Preparing for your first visit to tours in Tuscany and Italy? We’ve compiled a list of essentials that you should keep in mind before you arrive in Italy. I remember some of the things I noticed from my first visit to Italy, and I got used to it, but I understand that there is still something special about Italy that will help you prepare mentally before your trip.
In no particular order (read all the way to the end), here we go!
Forget what you know about Italian food:
Italian cuisine is very regional, so don’t expect to find canola everywhere (these are a specialty of Sicily so be sure to eat plenty when you go there!) Or fetuses alfredo, which many say is an Italian-American invention. You can find pasta with cream sauce in some areas, just don’t call it that.
If you want pepperoni in your pizza, you’ll find sliced bell peppers, sometimes fried, sometimes pickled (it’s called in Italian)! The closest equivalent of American pepperoni in pizza is called “salami picante” and it is spicy and smaller in size than what you use. I like it in my pizza so you go ahead and try it and see what you think about it.As far as salads go, don’t expect a variety of salad dressings, you’ll only get oil and balsamic vinegar (and salt and pepper) to garnish those greens.
You will find Italian staples from Bruschetta with fresh tomatoes (however, it is pronounced with a strong K-sound like brass-ke-tta, not a soft-shudder like church), with the delicious parasite, delicious pancetta and pasta al ragu in your pizza. Creamy spaghetti Alla Carbonara (meat sauce, also called bolognese sauce).
You’ll often find homemade fresh pasta on the menu (go for it!) And pizza has a high or very low crust (high is Naples-style, while in Florence it’s often very thin but you’ll see pizzerias as their pizza and “Neapolitan”). In fact, they make the crust thicker. Here’s more information on local Tuscan cuisine and our favorite pizza place in Florence.
Love wine? Tuscany has many, many options:
The same goes for wine – each region has its own wine region and its own specialties, so wherever you are, take advantage of the local wines and you will discover something new and different that you will never find back home! Tours in Tuscany alone have many wine zones, so when eating out, don’t ask for Chianti Classico wherever you go.
I suggest you ask what is local no matter where you live so you can try other red (and white) from Tours in Tuscany that you have never tried otherwise. Montepulciano Vino Nobile, Montalcino Brunello, Morellino di Scansano in Maremma, San Gimignano to Vernaccia, to name a few more Tuscan wine areas! There are many more!
Cappuccino and espressos are everywhere and cheap:
The average cost of the espresso is less than 1 euro, cappuccino is less than 1.50 euros – but don’t expect extra flavors or fancy drinks like pumpkin spice latte! If you want a latte, you will want a “un caffe con latte” because only one “latte” will get you a glass of milk. You can enjoy everything on the Tours in Tuscany.

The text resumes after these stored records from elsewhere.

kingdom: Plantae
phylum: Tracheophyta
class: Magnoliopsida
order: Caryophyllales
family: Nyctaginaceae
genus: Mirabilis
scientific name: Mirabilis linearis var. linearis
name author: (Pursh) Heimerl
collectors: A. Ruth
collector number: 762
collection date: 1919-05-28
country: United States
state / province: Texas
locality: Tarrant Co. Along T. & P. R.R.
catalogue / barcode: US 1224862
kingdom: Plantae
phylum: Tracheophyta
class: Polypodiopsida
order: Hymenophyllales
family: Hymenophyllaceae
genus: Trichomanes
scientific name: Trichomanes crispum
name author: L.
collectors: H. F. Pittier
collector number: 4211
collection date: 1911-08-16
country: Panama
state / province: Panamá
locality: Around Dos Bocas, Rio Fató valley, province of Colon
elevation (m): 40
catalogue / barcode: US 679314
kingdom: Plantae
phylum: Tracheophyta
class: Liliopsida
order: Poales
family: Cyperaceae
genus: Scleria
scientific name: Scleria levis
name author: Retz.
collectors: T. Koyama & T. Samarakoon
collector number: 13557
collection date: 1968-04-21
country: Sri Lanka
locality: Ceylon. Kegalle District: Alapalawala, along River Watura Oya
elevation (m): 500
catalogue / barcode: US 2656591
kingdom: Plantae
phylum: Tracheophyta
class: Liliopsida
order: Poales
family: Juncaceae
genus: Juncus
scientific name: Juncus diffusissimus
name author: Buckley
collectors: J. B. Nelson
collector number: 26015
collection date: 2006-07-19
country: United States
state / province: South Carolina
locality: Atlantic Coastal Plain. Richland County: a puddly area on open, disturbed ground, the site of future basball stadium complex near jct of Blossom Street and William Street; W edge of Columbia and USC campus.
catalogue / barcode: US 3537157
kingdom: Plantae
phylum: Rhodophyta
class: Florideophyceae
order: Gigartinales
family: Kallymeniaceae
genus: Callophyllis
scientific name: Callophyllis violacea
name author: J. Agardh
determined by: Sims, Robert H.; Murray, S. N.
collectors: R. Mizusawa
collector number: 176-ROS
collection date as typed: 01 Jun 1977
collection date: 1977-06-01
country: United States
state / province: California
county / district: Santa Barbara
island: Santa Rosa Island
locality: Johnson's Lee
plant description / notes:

There are many cafeterias in tuscany.
Public Transportation: Always validate your bus and train tickets!
Buying bus or train tickets is not enough, as they are “open-ended” (they have no date) and not for a specific bus or train (for example, valid for all bus or regional trains). So before boarding the train or boarding the bus, you must “hostile” the ticket by placing it on a small machine that stamps your ticket with the date and time. The tickets above show Florence bus tickets, left without valid, right already verified (ticket price has increased to € 1.50 since this photo was taken).
At the train station, look at the other passengers as they head down the track to see where the machines are. They are usually before you access the train tracks. On the bus, they stay near the front and back doors. If a ticket controller comes, on a bus and train, he wants to see that stamp on your ticket!
Otherwise, there will be no excuse for “not knowing” and you will be dissatisfied with the hefty fines you will receive, often fines are requested to be paid on the spot, especially if you are a tourist. Below is a photo of the ticket verification machines at the train station.
Summer can get HOT, and air conditioning is not widely used… BUT you might not need it!
This is important for you to know – Italy can be quite hot in summer! This is especially important when considering where you will go, where you will be staying, and when you are planning the perfect itinerary for the day. In the summer, always carry water with you and plan to spend the warmest time indoors, such as visiting an art museum or the many great churches you can find throughout Tours in Tuscany. These are incredibly cool without air conditioning!
I think this is definitely the perfect excuse to eat more gelato! Whatever it is, as far as accommodation goes, don’t worry! This is why the farm sits on the hill. Also, thick walls keep the heat away, especially in the evenings when the comfort zone catches any air. The evening is cold when you will be around. So even if your chosen accommodation does not have A / C, you need to be able to sleep well at night in summer and probably warm up in late autumn and winter.